I have a brown skin tone, and when I use these filters I noticed that nearly all of them seem to only support making my skin tone lighter. Popular filters like Lark, Reyes, Amaro, Rise, Hudson and Walden result in highlighting blotchy areas on my face and whitening them. And yeah, I have used them all before especially in trying to achieve the whole polarised photography look but I can’t help but ponder on whether my followers are going to think I am trying to pull a Michael here (since I already have the moves down, Annie are you okay?).
For some better perspective on this let me try and make an example here, let’s take a real look at the options here for a dark skinned girl:
Normal pic without any IG filters:
After adding a few filters:
The first filter Amaro— completely white-washes the girl’s face and even changes her make-up colour to a matte effect and a nude lipstick.

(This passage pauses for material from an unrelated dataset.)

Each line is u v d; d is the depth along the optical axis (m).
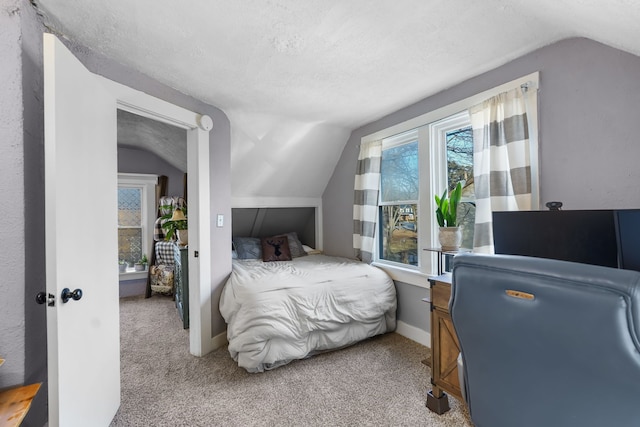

The second filter Lark— highlighted the blotchy areas and lightened them, giving her a very yellowish washed out tone.
The last one Reyes— applied a “lighten and brighten” effect also mattefying the rich colours of the makeup.
I am no photography-guru and so the curiosity woke me up at some ungodly hour of the morning and as one would expect, I started lurking around the WWW for some answers. I needed to know why we’re all trying to desperately look like vampires of the 16th century or like discoloured victims of food poisoning.
After all, if Instagram aims at trying to beautify my images, what exactly is the general photographic idea of beauty? And with over 20 filters to choose from, all aiming to lighten my skin —just who are they in favour of here?
To my intrigue I happened to find that Photography itself has a pretty bold history of racism.
In Technologies of Seeing: Photography, Cinematography and Television, British Academic, Brian Winston wrote: “Colour photography is not bound to be faithful to the natural world. Choices are made in the development and production of photographic materials.”
So in essence, what we are seeing in a photo is never a pure reality, what we are seeing is what someone has selectively chosen to display to us.
So let’s pause to think about this for a second here- what is racism defined as?
Simply defined: An irrational bias towards members of a racial background.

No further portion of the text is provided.